Mania dan Depresi

Start from the beginning
                                    

"Sudah aku bilang, kan, aku nggak pernah selingkuh."

Andreas menyunggingkan bibir yang bernilai merendahkan. "Kamu nggak mau tanya, apa aku sudah nikah?"

"Memangnya penting?" cibir Laudya dengan nada muak. "Sudah aku tebak, kok. Ibu kamu sudah menyiapkan seribu gadis. Dia sama sekali berusaha terlihat baik, ya? Ingin kelihatan sempurna. Persis kamu."

"Seenggaknya dia nggak ninggalin aku demi lelaki lain," jawab Andreas. "Dan yang paling penting, selangkangannya nggak pakai tarif."

Andreas tertawa puas sampai-sampai geraham belakangnya kelihatan.

"Pulang sekarang?" Untung Ayyash keburu datang. Kalau tidak, gelas bekas jusnya bisa melayang ke muka Andreas yang masih terpingkal-pingkal!

"Kasihan ya, anak di perut kamu." Kata-kata Andreas membuat langkah mantan istrinya berhenti. "Dia pasti malu jika tahu dirinya tercorak dari hasil hubungan gelap dan terbentuk di luar nikah."

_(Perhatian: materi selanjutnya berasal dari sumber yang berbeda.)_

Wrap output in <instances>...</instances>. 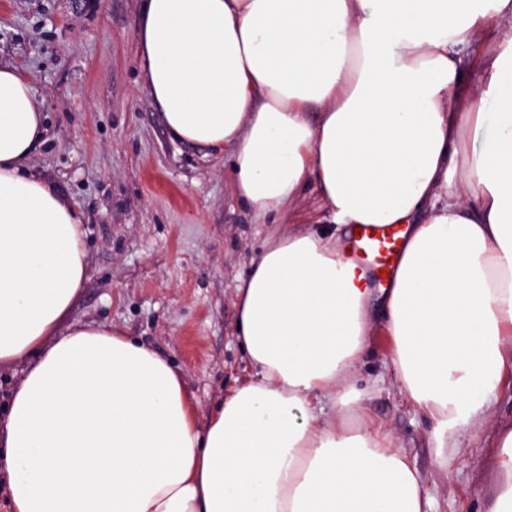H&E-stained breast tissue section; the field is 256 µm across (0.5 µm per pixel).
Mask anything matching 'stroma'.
<instances>
[{
  "mask_svg": "<svg viewBox=\"0 0 512 512\" xmlns=\"http://www.w3.org/2000/svg\"><path fill=\"white\" fill-rule=\"evenodd\" d=\"M140 0H8L0 60L36 88L45 133L31 159L82 216L87 279L68 321L104 324L179 369L197 423L251 368L235 331L234 287L287 224H323L315 186L298 208L256 219L232 192L220 149L171 139L136 51ZM390 343L376 336L356 374L373 418L419 470L433 512H486L496 466L492 426L465 432L447 472L433 463L431 420L380 381Z\"/></svg>",
  "mask_w": 512,
  "mask_h": 512,
  "instance_id": "stroma-1",
  "label": "stroma"
}]
</instances>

Laudya berbalik lalu berucap, "Terima kasih, Andreas. Sekarang aku yakin keputusan untuk bercerai tidaklah salah."

"Kamu pasti menyesal."

"Satu-satunya yang aku sesali hanya satu." Sambil mengepalkan tangan, Laudya mengatur napas sebentar. "Seharusnya aku nggak berhenti ngusut kematian Dion. Seandainya waktu itu aku meneruskannya, mungkin kata-kata kotor kamu nggak akan terucap."

"Apa maksud kamu?"

"Sampai kapan kamu akan hidup seperti ini?" Laudya tersenyum merendahkan. "Aku harap kamu segera berhenti dan menyerahkan diri."

"Hei, kamu ngomong apa, sih?"

"Permisi, Andreas."

*
*
*

Seminggu berlalu.

Andreas memeluk lutut dengan tubuh bergetar. Giginya bergeretak sementara badannya menggigil seperti orang sakit. Berkali-kali ia terlihat tertawa, tapi dua detik selanjutnya malah meraung-raung. Gilakah dia?

Bisa jadi. Ia benar-benar tak bisa mengontrol diri. Pikirannya sangat kalut.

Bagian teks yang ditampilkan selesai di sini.